Monday 22 January 2018

Последними в Кембридже убрали елку. Возвратились домой (дождь лил как из ведра, промокли насквозь, да так, что линзы мои почернели от потекшей туши, которая нещадно щипала глаза; вся тщательная дурацкая покраска насмарку, утекла к кукле Чаки, а Л. осторожно вел меня сквозь дождь — слепая, я только и наблюдала жидкие растекшиеся огни фонарей будто внутри зрачка), успели переодеться в сухое, напиться горячего кофе, и начали.

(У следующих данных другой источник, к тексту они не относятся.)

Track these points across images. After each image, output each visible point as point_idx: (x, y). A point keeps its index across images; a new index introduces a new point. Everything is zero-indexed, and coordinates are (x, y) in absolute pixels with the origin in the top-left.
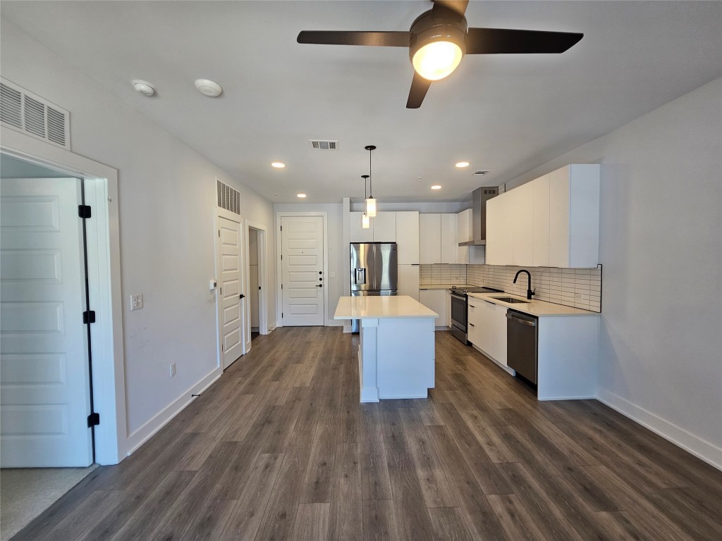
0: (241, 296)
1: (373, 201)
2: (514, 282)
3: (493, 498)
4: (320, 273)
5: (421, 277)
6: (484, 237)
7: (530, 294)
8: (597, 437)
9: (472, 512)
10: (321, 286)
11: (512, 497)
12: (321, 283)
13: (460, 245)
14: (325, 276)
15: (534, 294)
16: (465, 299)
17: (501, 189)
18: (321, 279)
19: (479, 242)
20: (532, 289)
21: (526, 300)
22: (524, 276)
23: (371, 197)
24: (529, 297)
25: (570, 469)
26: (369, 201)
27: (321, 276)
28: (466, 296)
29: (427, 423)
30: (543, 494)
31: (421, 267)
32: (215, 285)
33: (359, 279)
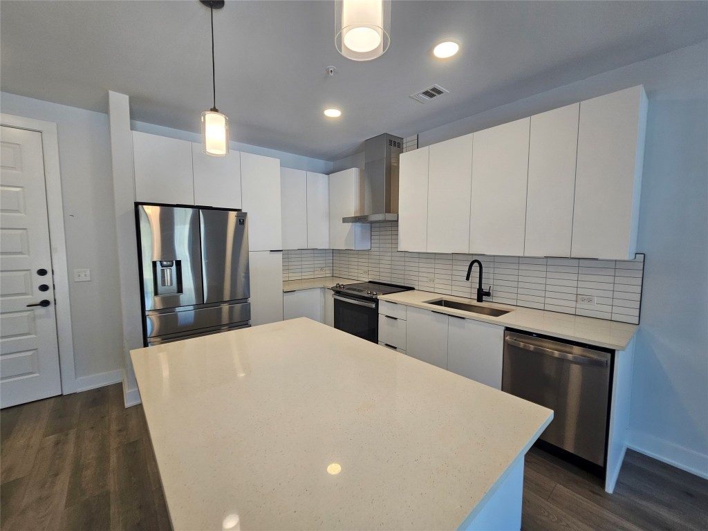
2: (468, 279)
4: (42, 272)
5: (286, 268)
7: (482, 294)
10: (45, 303)
12: (45, 296)
15: (488, 294)
16: (374, 306)
18: (44, 288)
20: (484, 287)
21: (475, 303)
24: (480, 300)
27: (45, 280)
28: (376, 301)
31: (286, 254)
33: (164, 283)
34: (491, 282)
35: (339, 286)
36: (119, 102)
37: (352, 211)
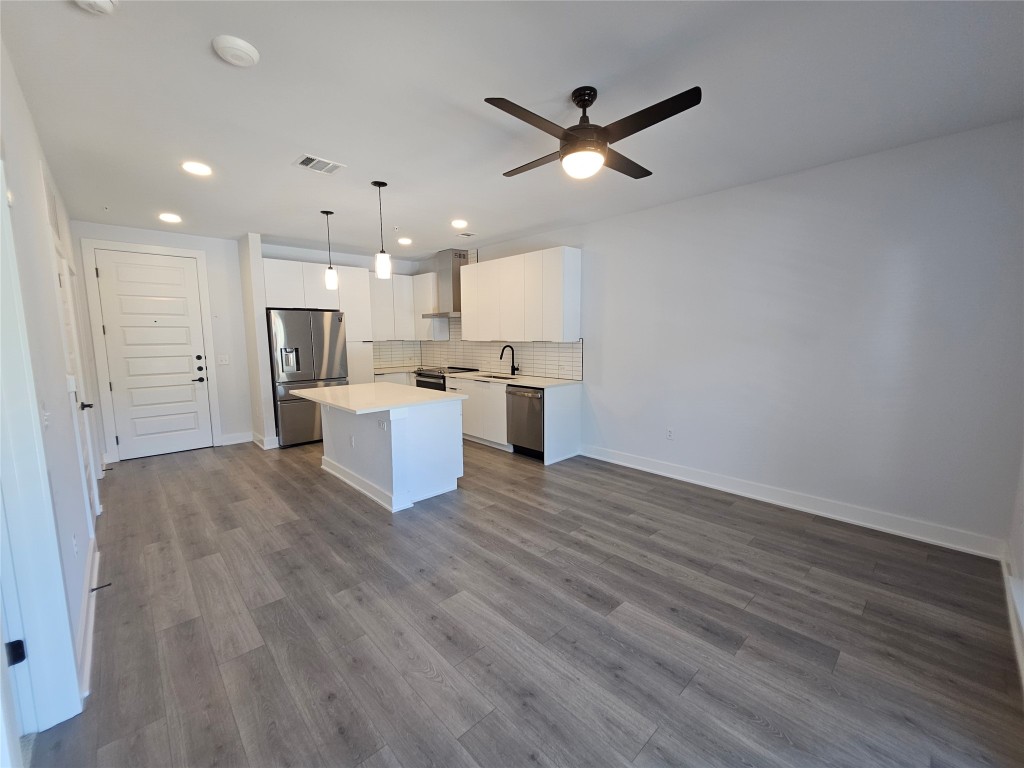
0: (83, 406)
1: (386, 257)
2: (502, 358)
3: (573, 533)
4: (199, 358)
5: (377, 357)
6: (457, 307)
7: (514, 369)
8: (598, 478)
9: (569, 546)
10: (201, 380)
11: (583, 528)
12: (202, 374)
13: (424, 316)
14: (210, 362)
15: (517, 369)
16: (442, 381)
17: (472, 255)
18: (200, 369)
19: (450, 315)
20: (516, 365)
21: (511, 376)
22: (508, 351)
23: (383, 252)
24: (513, 373)
25: (600, 501)
26: (380, 256)
27: (201, 363)
28: (444, 378)
29: (480, 508)
30: (597, 520)
31: (376, 344)
33: (288, 364)
34: (520, 361)
35: (420, 370)
36: (254, 239)
37: (431, 309)
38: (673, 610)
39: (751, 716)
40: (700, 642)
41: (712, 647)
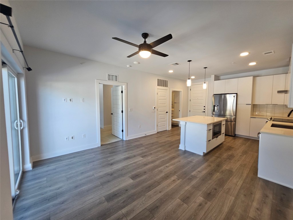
0: (167, 112)
4: (204, 107)
10: (204, 112)
12: (204, 111)
27: (205, 108)
32: (155, 108)
38: (127, 190)
39: (87, 191)
40: (112, 191)
41: (108, 193)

Вытащили с чердака коробки (на голову снова упал рулон обоев из индустриальной английской жизни 60-х годов, чорт его знает, почему до сих пор не выкинули), перенесли в комнату, и я снова засмотрелась на елку. Все такая же пушистая, она ничуть не облезла и одурительно пахла хвоей, и вот почему-то именно с хвойным эти ароматом было жалко расставаться чуть не до слез. Сняла всех фей в блестящих одежках (одна, самая остроносая, злобно уцепилась крошечной ручкой за палец), аккуратно завернула их в пузырчатую бумагу, настороженной бережностью напомнив себе леонид-андреевского дурковатого печального Сашку из «Ангелочка»;
сняла Щелкуничью армию (сабли у них, кстати, не пластиковые, а деревянные, похожие на крупные щепки), сняла райских сине-зеленых волнистых птиц, стимпанкерские золотые часы, сняла льва-грифона и мишку Паддингтона, и печального такса в полицейской фуражке, и болонку в короне, и глянцевые глобусы с щедро посыпанной глиттером Австралией, а ангелов в рюшах, и бубенцы, и модные когда-то бело-голубые шарики. Все, ничего не осталось. И гирлянды обернула в пергаментную бумагу, и вынула из них батарейки.
Когда выносили дерево на улицу, разбили выставленную на порог для молочника бутылку: соседка Фиона мигом открыла дверь и спросила, все ли в порядке («думала, может, вам разбили окно, а у вас еще Крисмас три, Лейна, а что, закончилась уже русская Епифани?»). Угу, закончилась, а в комнате пусто, и аккуратный Пикколов коврик лежит на привычном месте возле камина. Но хвоей все равно еще пахнет, и пусть.